• What to work on:
For this exercise, restate every line below word for word and drop the images.
============================================================
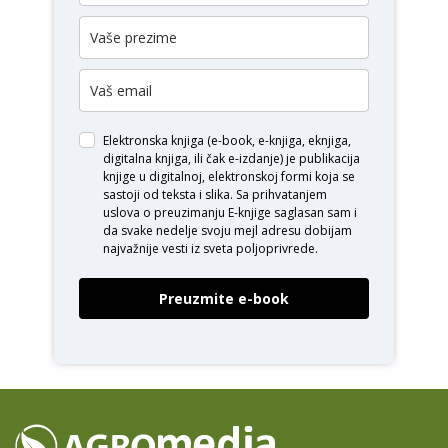
Elektronska knjiga (e-book, e-knjiga, eknjiga,
digitalna knjiga, ili čak e-izdanje) je publikacija
knjige u digitalnoj, elektronskoj formi koja se
sastoji od teksta i slika. Sa prihvatanjem
uslova o
preuzimanju E-knjige
saglasan sam i
da svake nedelje svoju mejl adresu dobijam
najvažnije vesti iz sveta poljoprivrede.
Preuzmite e-book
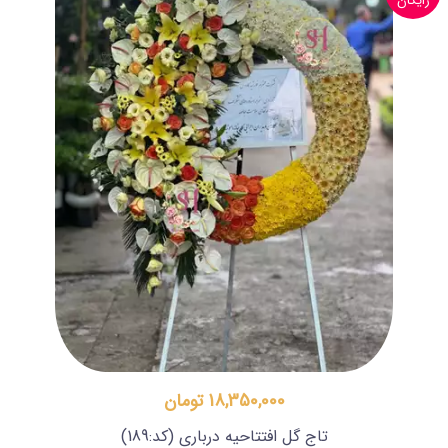
رایگان
18,350,000 تومان
تاج گل افتتاحیه درباری
(کد:189)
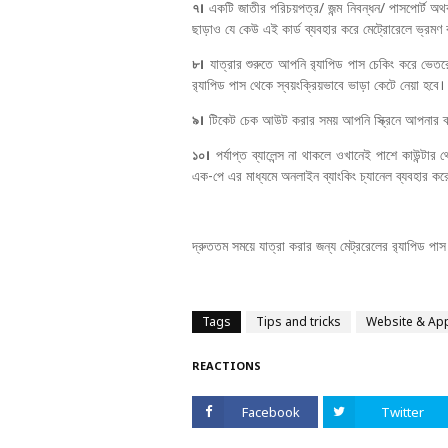
৭।
একটি জাতীর পরিচয়পত্র/ জন্ম নিবন্ধন/ পাসপোর্ট অথবা
ছাড়াও যে কেউ এই কার্ড ব্যবহার করে মেট্রোরেলে ভ্রমণ
৮।
যাত্রার শুরুতে আপনি র‍্যাপিড পাস চেকিং করে ভে
র‍্যাপিড পাস থেকে স্বয়ংক্রিয়ভাবে ভাড়া কেটে নেয়া হব
৯।
টিকেট চেক আউট করার সময় আপনি স্ক্রিনে আপনার ব্য
১০।
পর্যাপ্ত ব্যালেন্স না থাকলে ওখানেই পাশে কাউন্ট
এক-পে এর মাধ্যমে অনলাইন ব্যাংকিং চ্যানেল ব্যবহার করে
দ্রুততম সময়ে যাত্রা করার জন্য মেট্ররেলের র‍্যাপিড পা
Tags
Tips and tricks
Website & Ap
REACTIONS
Facebook
Twitter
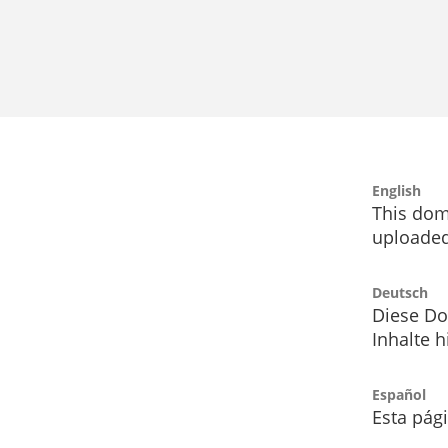
English
This dom
uploaded
Deutsch
Diese Do
Inhalte h
Español
Esta pág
============================================================
• Answer to this problem:
Elektronska knjiga (e-book, e-knjiga, eknjiga,
digitalna knjiga, ili čak e-izdanje) je publikacija
knjige u digitalnoj, elektronskoj formi koja se
sastoji od teksta i slika. Sa prihvatanjem
uslova o
preuzimanju E-knjige
saglasan sam i
da svake nedelje svoju mejl adresu dobijam
najvažnije vesti iz sveta poljoprivrede.
Preuzmite e-book
رایگان
18,350,000 تومان
تاج گل افتتاحیه درباری
(کد:189)
৭।
একটি জাতীর পরিচয়পত্র/ জন্ম নিবন্ধন/ পাসপোর্ট অথবা
ছাড়াও যে কেউ এই কার্ড ব্যবহার করে মেট্রোরেলে ভ্রমণ
৮।
যাত্রার শুরুতে আপনি র‍্যাপিড পাস চেকিং করে ভে
র‍্যাপিড পাস থেকে স্বয়ংক্রিয়ভাবে ভাড়া কেটে নেয়া হব
৯।
টিকেট চেক আউট করার সময় আপনি স্ক্রিনে আপনার ব্য
১০।
পর্যাপ্ত ব্যালেন্স না থাকলে ওখানেই পাশে কাউন্ট
এক-পে এর মাধ্যমে অনলাইন ব্যাংকিং চ্যানেল ব্যবহার করে
দ্রুততম সময়ে যাত্রা করার জন্য মেট্ররেলের র‍্যাপিড পা
Tags
Tips and tricks
Website & Ap
REACTIONS
Facebook
Twitter
English
This dom
uploaded
Deutsch
Diese Do
Inhalte h
Español
Esta pág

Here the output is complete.